One of the most simple examples is a random walk, and indeed easy to understand with no mathematical background. However, time-continuous stochastic processes are always defined and studied using advanced and abstract mathematical tools such as measure theory, martingales, and filtration. If you wanted to learn about this topic, get a deep understanding on how they work, but were deterred after reading the first few pages of any textbook on the subject due to jargon and arcane theories, here is your chance to really understand how it works.
Rather than making it a topic of interest to post-graduate scientists only, here I make it accessible to everyone, barely using any maths in my explanations besides the central limit theorem. In short, if you are a biologist, a journalist, a business executive, a student or an economist with no statistical knowledge beyond Stats 101, you will be able to get a deep understanding of the mechanics of complex stochastic processes, after reading this article. The focus is on using applied concepts that everyone is familiar with, rather than mathematical abstraction.
My general philosophy is that powerful statistical modeling and machine learning can be done with simple techniques, understood by the layman, as illustrated in my article on machine learning without mathematics or advanced machine learning with basic excel.
1. Construction of Time-Continuous Stochastic Processes: Brownian Motion
Probably the most basic stochastic process is a random walk where the time is discrete. The process is defined by X(t+1) equal to X(t) + 1 with probability 0.5, and to X(t) - 1 with probability 0.5. It constitutes an infinite sequence of auto-correlated random variables indexed by time. For instance, it can represent the daily logarithm of stock prices, varying under market-neutral conditions. If we start at t = 0 with X(0) = 0, and if we define U(t) as a random variable taking the value +1 with probability 0.5, and -1 with probability 0.5, then X(n) = U(1) + ... + U(n). Here we assume that the variables U(t) are independent and with the same distribution. Note that X(n) is a random variable taking integer values between -n and +n.
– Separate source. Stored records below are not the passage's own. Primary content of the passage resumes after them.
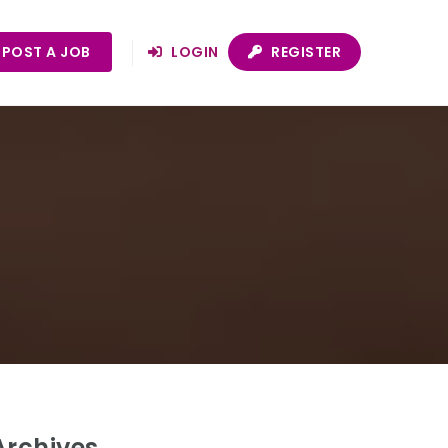
POST A JOB
LOGIN
REGISTER
Archives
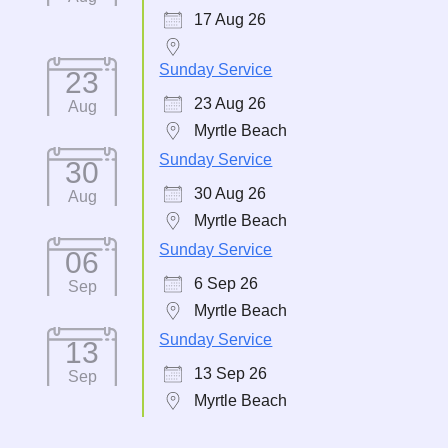
17 Aug 26
Sunday Service
23
23 Aug 26
Aug
Myrtle Beach
Sunday Service
30
30 Aug 26
Aug
Myrtle Beach
Sunday Service
06
6 Sep 26
Sep
Myrtle Beach
Sunday Service
13
13 Sep 26
Sep
Myrtle Beach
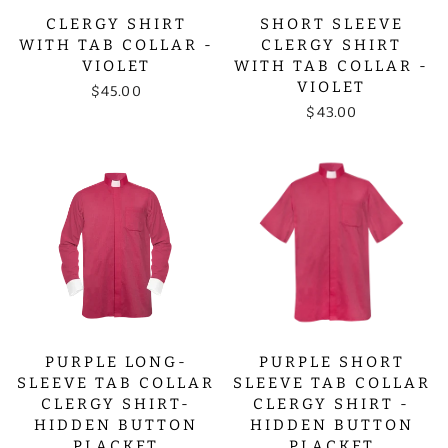
CLERGY SHIRT
SHORT SLEEVE
WITH TAB COLLAR -
CLERGY SHIRT
VIOLET
WITH TAB COLLAR -
VIOLET
$45.00
$43.00
PURPLE LONG-
PURPLE SHORT
SLEEVE TAB COLLAR
SLEEVE TAB COLLAR
CLERGY SHIRT-
CLERGY SHIRT -
HIDDEN BUTTON
HIDDEN BUTTON
PLACKET
PLACKET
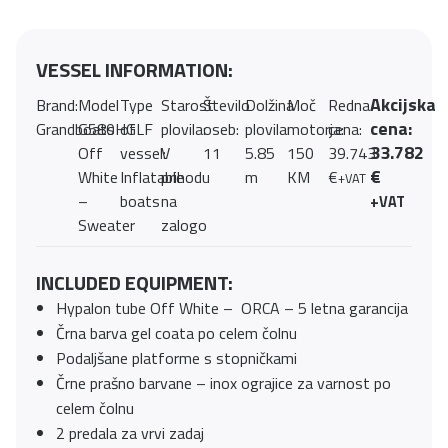
VESSEL INFORMATION:
Akcijska
Brand:
Model
Type
Starost
Število
Dolžina
Moč
Redna
cena:
Grandboats
G580HGLF
of
plovila:
oseb:
plovila:
motorja:
cena:
33.782
Off
vessel:
V
11
5.85
150
39.743
€
White
Inflatable
prihodu
m
KM
€
+VAT
–
boats
na
+VAT
Sweater
zalogo
INCLUDED EQUIPMENT:
Hypalon tube Off White – ORCA – 5 letna garancija
Črna barva gel coata po celem čolnu
Podaljšane platforme s stopničkami
Črne prašno barvane – inox ograjice za varnost po
celem čolnu
2 predala za vrvi zadaj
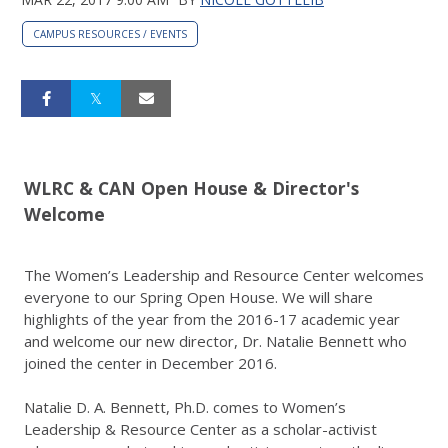
CAMPUS RESOURCES / EVENTS
WLRC & CAN Open House & Director's
Welcome
The Women’s Leadership and Resource Center welcomes
everyone to our Spring Open House. We will share
highlights of the year from the 2016-17 academic year
and welcome our new director, Dr. Natalie Bennett who
joined the center in December 2016.
Natalie D. A. Bennett, Ph.D. comes to Women’s
Leadership & Resource Center as a scholar-activist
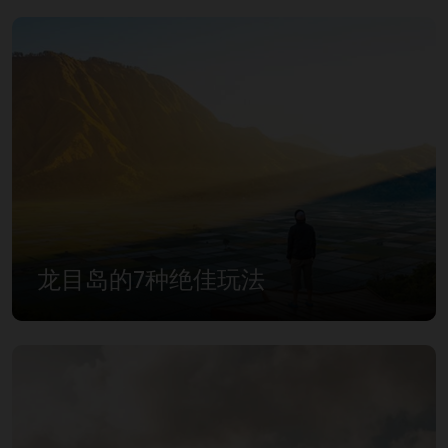
龙目岛的7种绝佳玩法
Five simulations of a Brownian motion (x-axis is the time t, u-axis is Z(t)
What happens if we change the time scale (x-axis) from daily to hourly, or to every millisecond? We then also need to re-scale the values (y-axis) appropriately, otherwise the process exhibits massive oscillations (from -n to +n) in very short time periods. At the limit, if we consider infinitesimal time increments, the process becomes a continuous one. Much of the complex mathematics needed to define these continuous processes do no more than finding the correct re-scaling of the y-axis, to make the limiting process meaningful.